┌─ Raw records

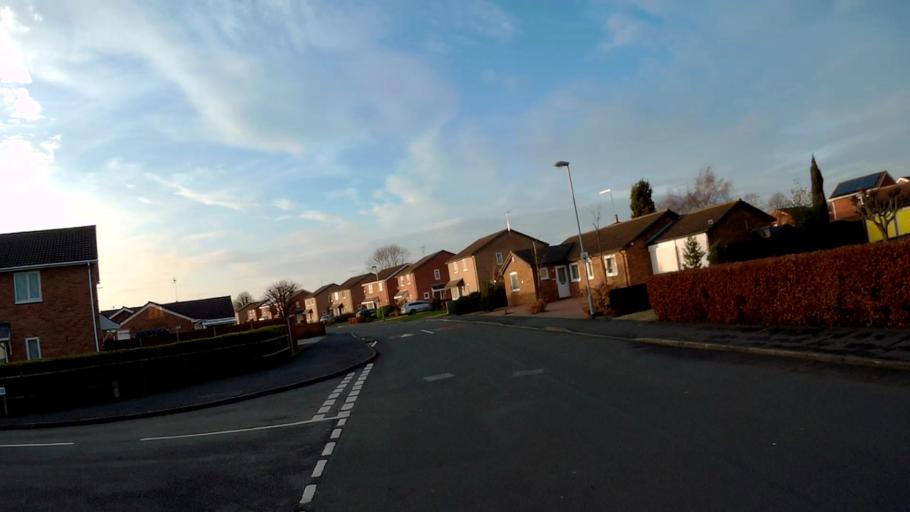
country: GB
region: England
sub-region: Lincolnshire
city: Bourne
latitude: 52.7740
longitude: -0.3830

└─

■ What this task involves: Render every line of the listing above as a numbered list, omitting blank lines and leaving out the picture.

■ Complete output:
1. country: GB
2. region: England
3. sub-region: Lincolnshire
4. city: Bourne
5. latitude: 52.7740
6. longitude: -0.3830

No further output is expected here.